START Supplied records
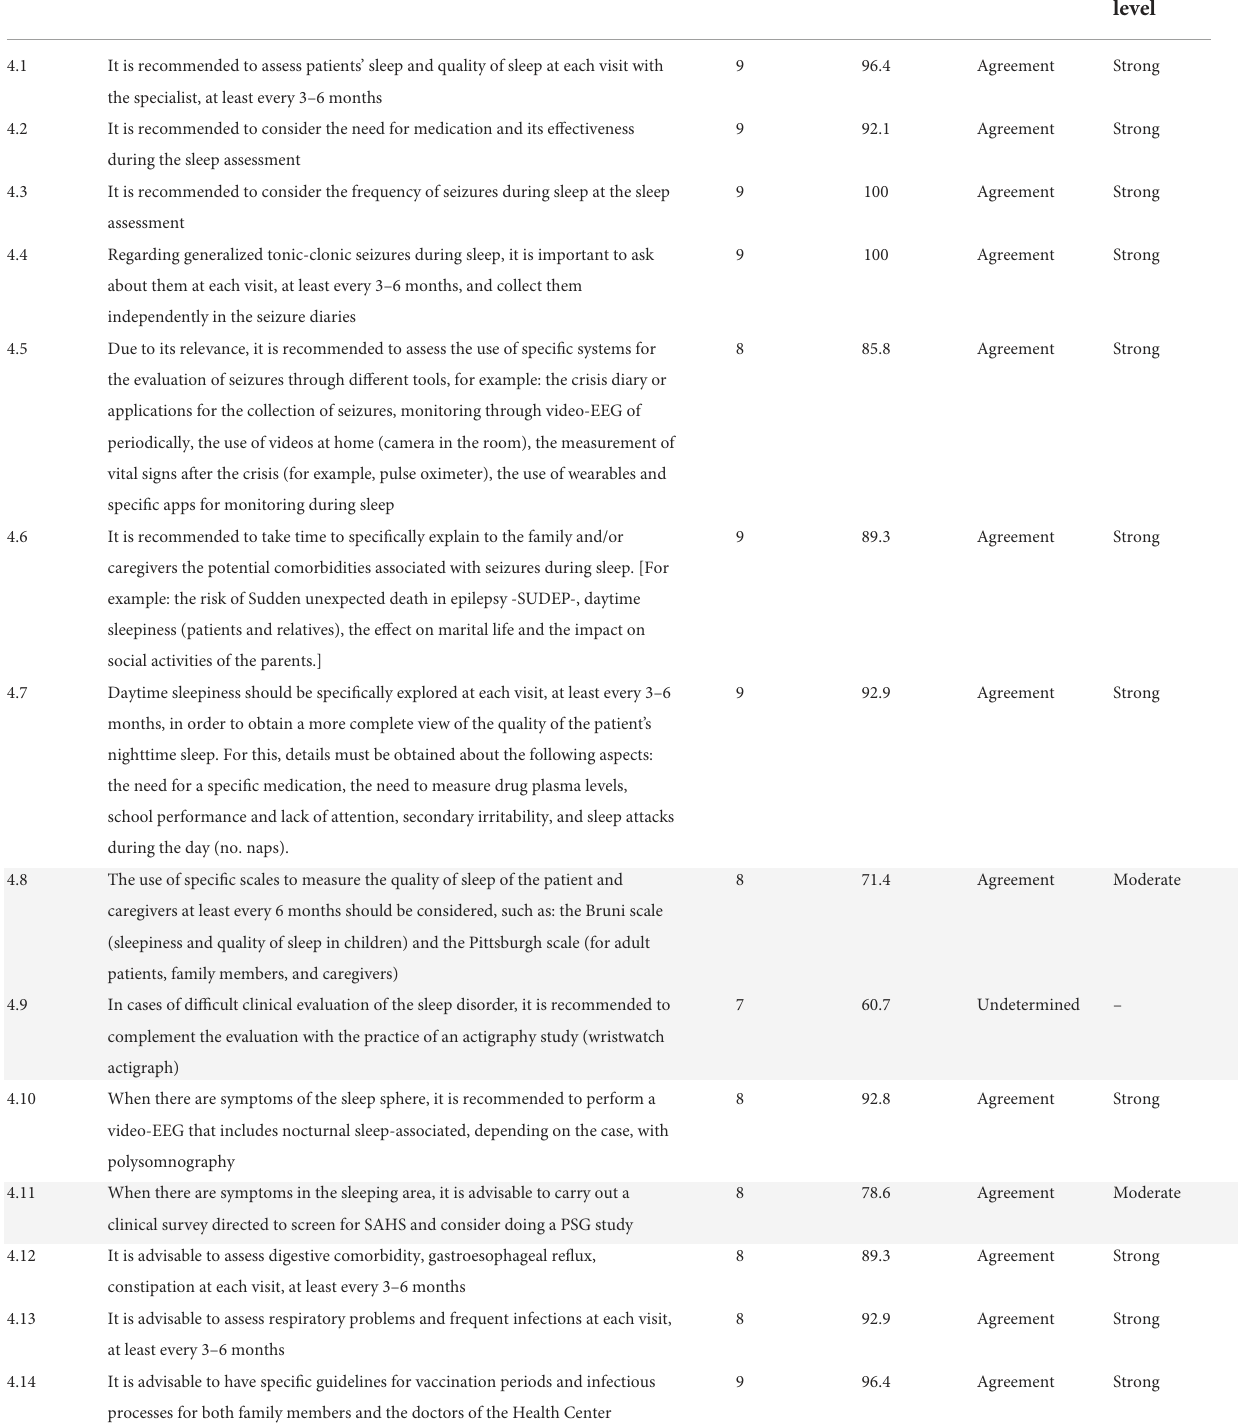
TABLE 4 Evaluation of other comorbidities that affect quality of life in patients with Dravet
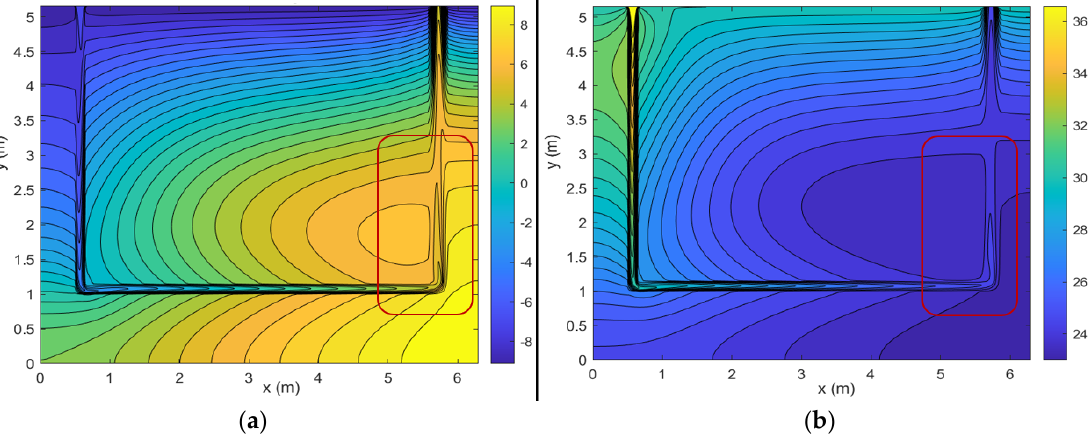
Figure 7. Temperature distribution of the GAHE as ( a ) heating system and ( b ) cooling system, with a burial depth of 4 m and a Reynolds number of 250.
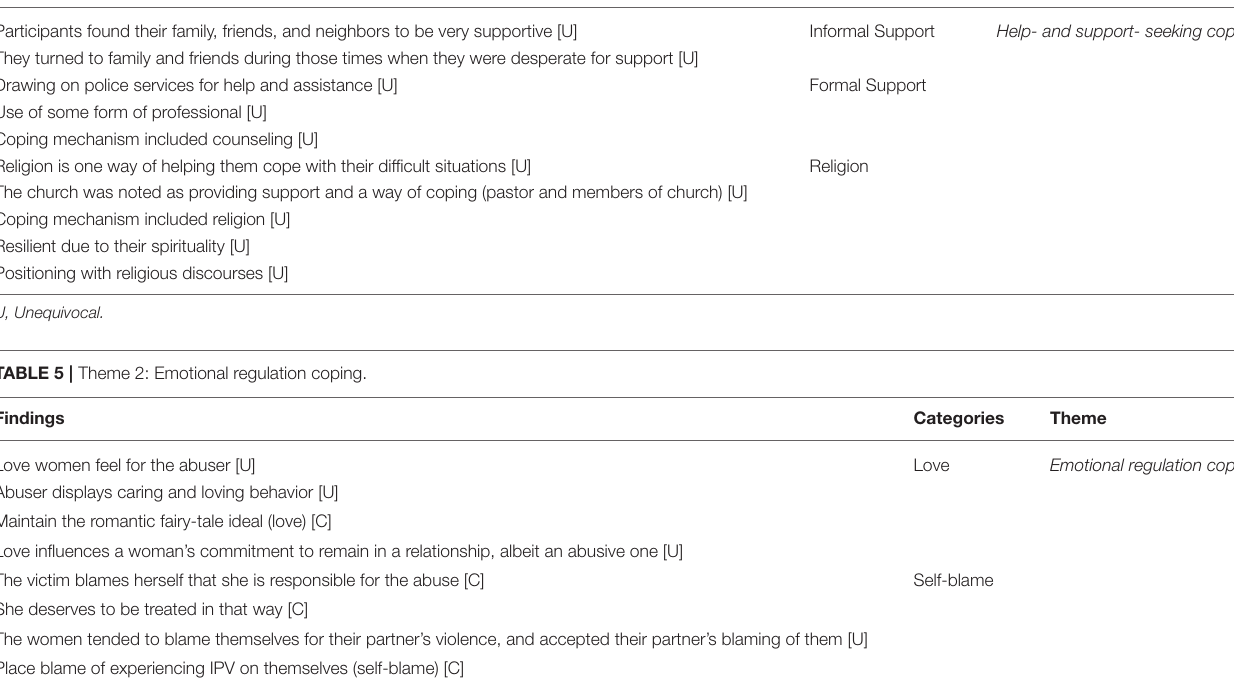
TABLE 4 | Theme 1: Help- and support-seeking coping. Findings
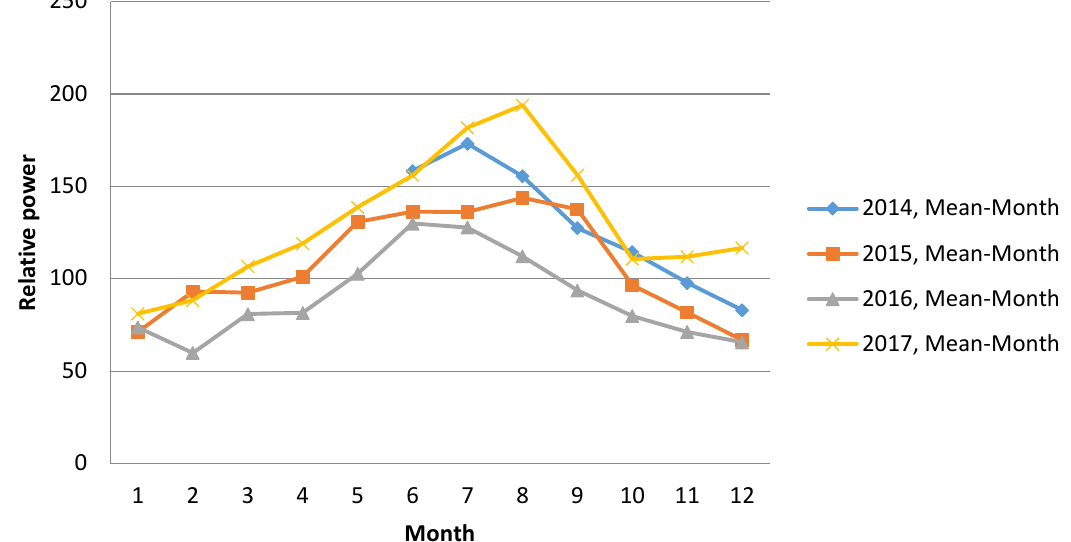
Figure 1. The changes of power of local Earth’s magnetic field in Lithuania (GCI003) during 2014–2017 years.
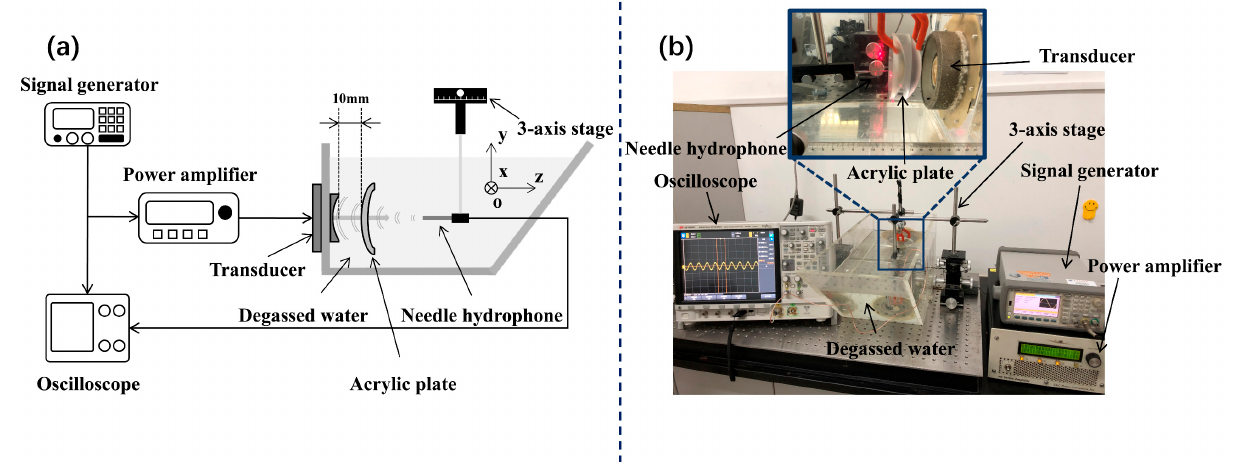
Figure 3. ( a ) Schematic diagram of the experimental setup; ( b ) physical map of the experimental setup.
END Supplied records
- _Exercise_: Transcribe each line above verbatim, with the pictures left out.

- _Result of the task_:
TABLE 4 Evaluation of other comorbidities that affect quality of life in patients with Dravet
Figure 7. Temperature distribution of the GAHE as ( a ) heating system and ( b ) cooling system, with a burial depth of 4 m and a Reynolds number of 250.
TABLE 4 | Theme 1: Help- and support-seeking coping. Findings
Figure 1. The changes of power of local Earth’s magnetic field in Lithuania (GCI003) during 2014–2017 years.
Figure 3. ( a ) Schematic diagram of the experimental setup; ( b ) physical map of the experimental setup.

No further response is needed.